◆ STATED GOAL 1 ◆
Please write out the estimator passage word for word, from "Note that the" to "validity of (3.7).", inclusive.
◆ STATED GOAL 2 ◆
Decide whether each statement agrees with the estimator passage, and answer yes or no for each, quoting the words of the passage that decide it: (a) Hölder's inequality shows that $a_{11}a_{22}$ is at least $(a_{12})^{2}$. (b) Lemma 3.1 requires conditions (3.8) and (3.9) to hold together. (c) The approximate LSE uses data observed on the limiting system rather than on the finite one.

◆ TEXT PASSAGE ◆
--- --- ---

Note that the right-hand side in $(\ref{lambda-nu-star})$ is well posed only if $a_{11}a_{22}\neq(a_{12})^{2}$ . Nevertheless, a simple application of Hölder’s inequality tells us that $a_{11}a_{22}\geq(a_{12})^{2}$ . Therefore, one needs to investigate the conditions under which the inequality

a_{11}a_{22}>(a_{12})^{2}

(3.7)

holds. Below we give as examples two sufficient conditions that ensure the validity of (3.7).

Lemma 3.1

Suppose that one of the following conditions holds:

\displaystyle\int_{0}^{T}\varrho_{1}(s)ds>\int_{0}^{T}\varrho_{0}(s)ds>0,

(3.8)

\displaystyle\int_{0}^{T}\varrho_{0}(s)ds>\int_{0}^{T}\varrho_{1}(s)ds>\int_{0}^{T}\varrho_{2}(s)ds>0.

(3.9)

Then, the inequality $(\ref{equal-Hold})$ holds.

Proof

See Appendix B. $\Box$

The approximate LSE:

Recall that the data $D^{N,m}$ are observed on the prelimiting finite $N$ -system. Hence, using $(\ref{lambda-nu-star})$ we construct the following approximate LSE defined for any $m\in\mathbb{N}$ and $N\geq 2$ as

\displaystyle\begin{pmatrix}\lambda^{N,m}\\ \nu^{N,m}\end{pmatrix}:=\frac{1}{a^{N,m}_{11}a^{N,m}_{22}-(a^{N,m}_{12})^{2}}\begin{pmatrix}a^{N,m}_{22}&-a^{N,m}_{12}\\ -a^{N,m}_{21}&a^{N,m}_{11}\end{pmatrix}\begin{pmatrix}b^{N,m}_{1}\\ b^{N,m}_{2}\end{pmatrix},

(3.10)

--- --- ---

◆ RECORDED DATA ◆
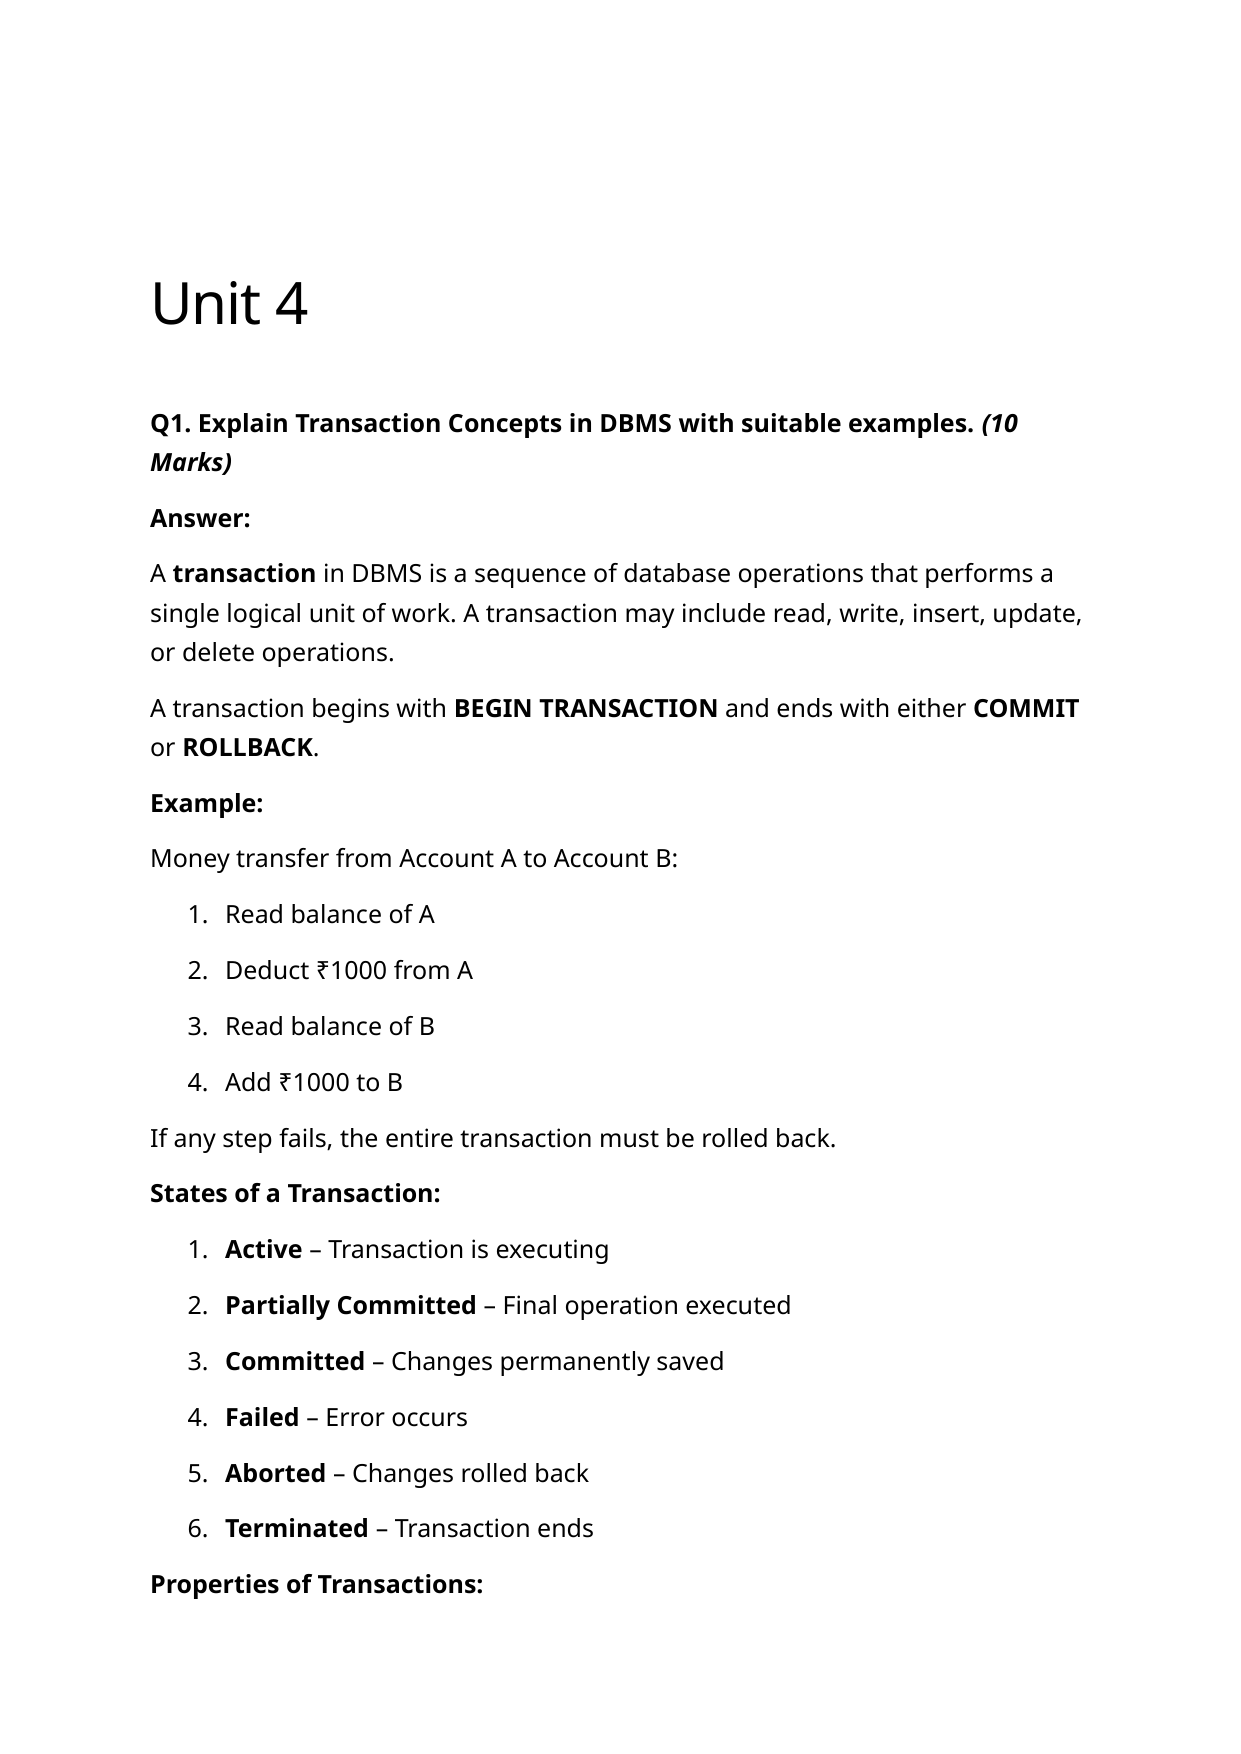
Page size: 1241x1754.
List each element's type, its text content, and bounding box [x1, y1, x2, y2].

--- --- ---

◆ FULL RESPONSE 1 ◆
Note that the right-hand side in $(\ref{lambda-nu-star})$ is well posed only if $a_{11}a_{22}\neq(a_{12})^{2}$ . Nevertheless, a simple application of Hölder’s inequality tells us that $a_{11}a_{22}\geq(a_{12})^{2}$ . Therefore, one needs to investigate the conditions under which the inequality

a_{11}a_{22}>(a_{12})^{2}

(3.7)

holds. Below we give as examples two sufficient conditions that ensure the validity of (3.7).

◆ FULL RESPONSE 2 ◆
(a) Yes: "a simple application of Hölder’s inequality tells us that $a_{11}a_{22}\geq(a_{12})^{2}$"
(b) No: "Suppose that one of the following conditions holds"
(c) No: "the data $D^{N,m}$ are observed on the prelimiting finite $N$ -system"